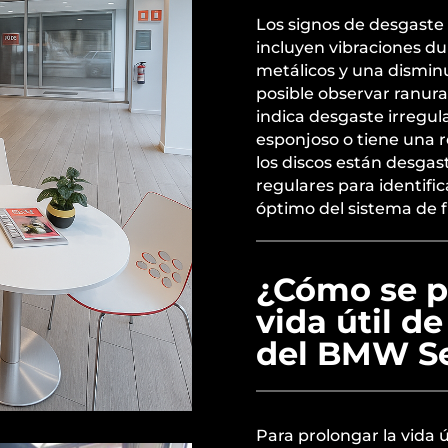
Los signos de desgaste 
incluyen vibraciones dur
metálicos y una disminu
posible observar ranuras
indica desgaste irregul
esponjoso o tiene una 
los discos están desgas
regulares para identifi
óptimo del sistema de f
¿Cómo se p
vida útil de
del BMW Se
Para prolongar la vida ú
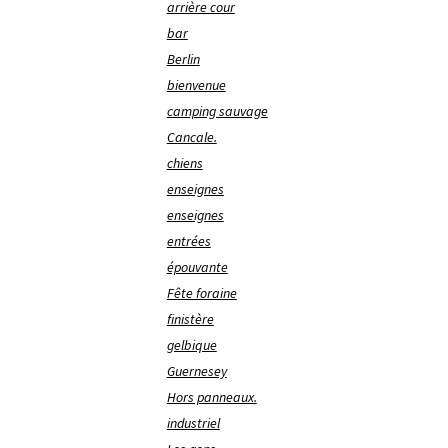
arrière cour
bar
Berlin
bienvenue
camping sauvage
Cancale.
chiens
enseignes
enseignes
entrées
épouvante
Fête foraine
finistère
gelbique
Guernesey
Hors panneaux.
industriel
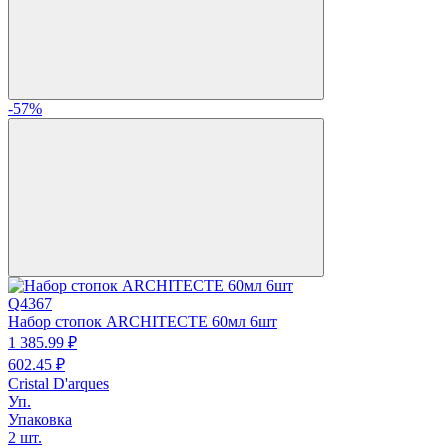
-57%
Q4367
Набор стопок ARCHITECTE 60мл 6шт
1 385.
99
₽
602.
45
₽
Cristal D'arques
Уп.
Упаковка
2 шт.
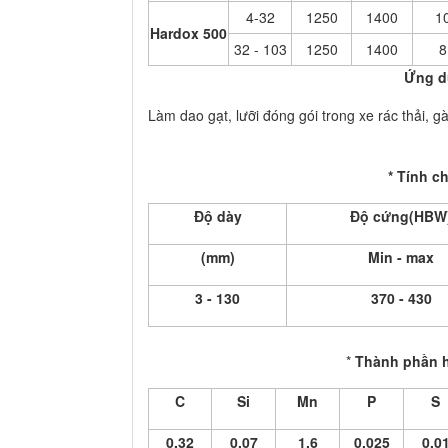
4-32
1250
1400
1
Hardox 500
32 - 103
1250
1400
8
Ứng d
Làm dao gạt, lưỡi đóng gói trong xe rác thải, 
* Tính c
Độ dày
Độ cứng(HBW
(mm)
Min - max
3 - 130
370 - 430
*
Thành phần h
C
Si
Mn
P
S
0.32
0.07
1.6
0.025
0.0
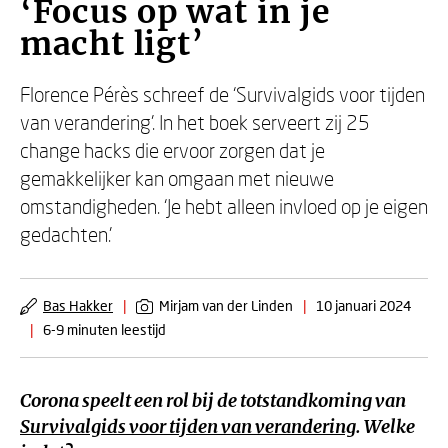
‘Focus op wat in je
macht ligt’
Florence Pérès schreef de ‘Survivalgids voor tijden
van verandering’. In het boek serveert zij 25
change hacks die ervoor zorgen dat je
gemakkelijker kan omgaan met nieuwe
omstandigheden. ‘Je hebt alleen invloed op je eigen
gedachten.’
Bas Hakker
|
Mirjam van der Linden
|
10 januari 2024
|
6-9 minuten leestijd
Corona speelt een rol bij de totstandkoming van
Survivalgids voor tijden van verandering
. Welke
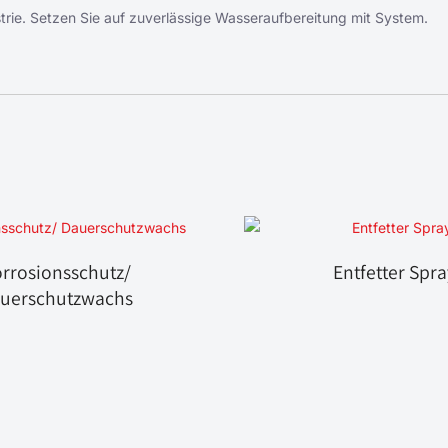
strie. Setzen Sie auf zuverlässige Wasseraufbereitung mit System.
rrosionsschutz/
Entfetter Spra
uerschutzwachs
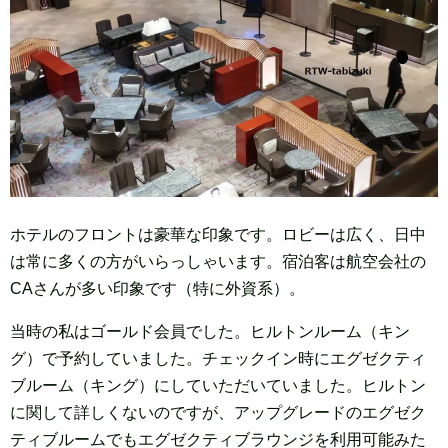
ホテルのフロントは豪華な印象です。ロビーは広く、日中
は常に多くの方がいらっしゃいます。宿泊客は航空会社の
CAさんが多い印象です（特に外資系）。
当時の私はゴールド会員でした。ヒルトンルーム（キン
グ）で予約していました。チェックイン時にエグゼクティ
ブルーム（キング）にしていただいていました。ヒルトン
に関して詳しくないのですが、アップグレードのエグゼク
ティブルームでもエグゼクティブラウンジを利用可能みた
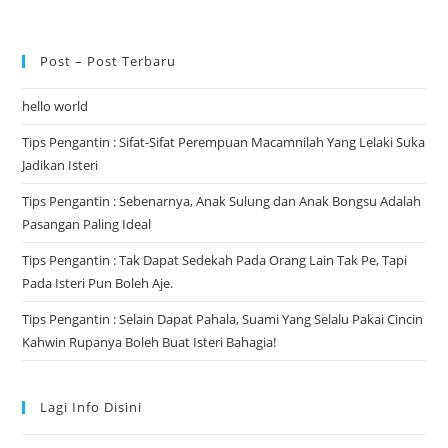
Post – Post Terbaru
hello world
Tips Pengantin : Sifat-Sifat Perempuan Macamnilah Yang Lelaki Suka
Jadikan Isteri
Tips Pengantin : Sebenarnya, Anak Sulung dan Anak Bongsu Adalah
Pasangan Paling Ideal
Tips Pengantin : Tak Dapat Sedekah Pada Orang Lain Tak Pe, Tapi
Pada Isteri Pun Boleh Aje.
Tips Pengantin : Selain Dapat Pahala, Suami Yang Selalu Pakai Cincin
Kahwin Rupanya Boleh Buat Isteri Bahagia!
Lagi Info Disini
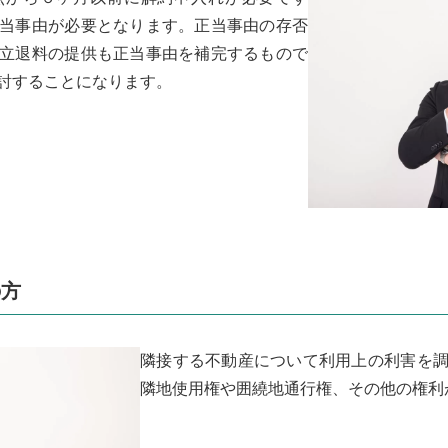
当事由が必要となります。正当事由の存否
立退料の提供も正当事由を補完するもので
討することになります。
の方
隣接する不動産について利用上の利害を
隣地使用権や囲繞地通行権、その他の権利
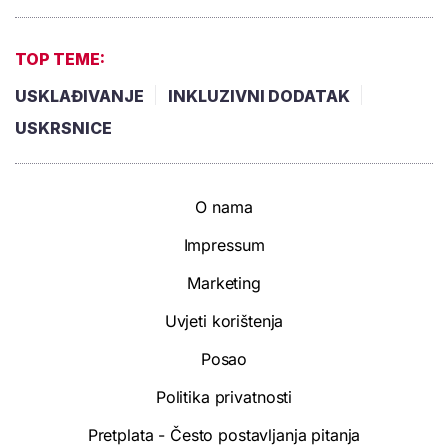
TOP TEME:
USKLAĐIVANJE
INKLUZIVNI DODATAK
USKRSNICE
O nama
Impressum
Marketing
Uvjeti korištenja
Posao
Politika privatnosti
Pretplata - Često postavljanja pitanja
+ + + +
◆ TASK DESCRIPTION ◆
Could you retype the entries exactly, from their first line through the line that contains "ティブルームでもエグゼクティブラウンジを利用可能みた", including that line, and leave out the pictures?

◆ OUTPUT FOR THIS EXERCISE ◆
Los signos de desgaste 
incluyen vibraciones dur
metálicos y una disminu
posible observar ranuras
indica desgaste irregul
esponjoso o tiene una 
los discos están desgas
regulares para identifi
óptimo del sistema de f
¿Cómo se p
vida útil de
del BMW Se
Para prolongar la vida ú
arrière cour
bar
Berlin
bienvenue
camping sauvage
Cancale.
chiens
enseignes
enseignes
entrées
épouvante
Fête foraine
finistère
gelbique
Guernesey
Hors panneaux.
industriel
-57%
Q4367
Набор стопок ARCHITECTE 60мл 6шт
1 385.
99
₽
602.
45
₽
Cristal D'arques
Уп.
Упаковка
2 шт.
4-32
1250
1400
1
Hardox 500
32 - 103
1250
1400
8
Ứng d
Làm dao gạt, lưỡi đóng gói trong xe rác thải, 
* Tính c
Độ dày
Độ cứng(HBW
(mm)
Min - max
3 - 130
370 - 430
*
Thành phần h
C
Si
Mn
P
S
0.32
0.07
1.6
0.025
0.0
‘Focus op wat in je
macht ligt’
Florence Pérès schreef de ‘Survivalgids voor tijden
van verandering’. In het boek serveert zij 25
change hacks die ervoor zorgen dat je
gemakkelijker kan omgaan met nieuwe
omstandigheden. ‘Je hebt alleen invloed op je eigen
gedachten.’
Bas Hakker
|
Mirjam van der Linden
|
10 januari 2024
|
6-9 minuten leestijd
Corona speelt een rol bij de totstandkoming van
Survivalgids voor tijden van verandering
. Welke
strie. Setzen Sie auf zuverlässige Wasseraufbereitung mit System.
rrosionsschutz/
Entfetter Spra
uerschutzwachs
ホテルのフロントは豪華な印象です。ロビーは広く、日中
は常に多くの方がいらっしゃいます。宿泊客は航空会社の
CAさんが多い印象です（特に外資系）。
当時の私はゴールド会員でした。ヒルトンルーム（キン
グ）で予約していました。チェックイン時にエグゼクティ
ブルーム（キング）にしていただいていました。ヒルトン
に関して詳しくないのですが、アップグレードのエグゼク
ティブルームでもエグゼクティブラウンジを利用可能みた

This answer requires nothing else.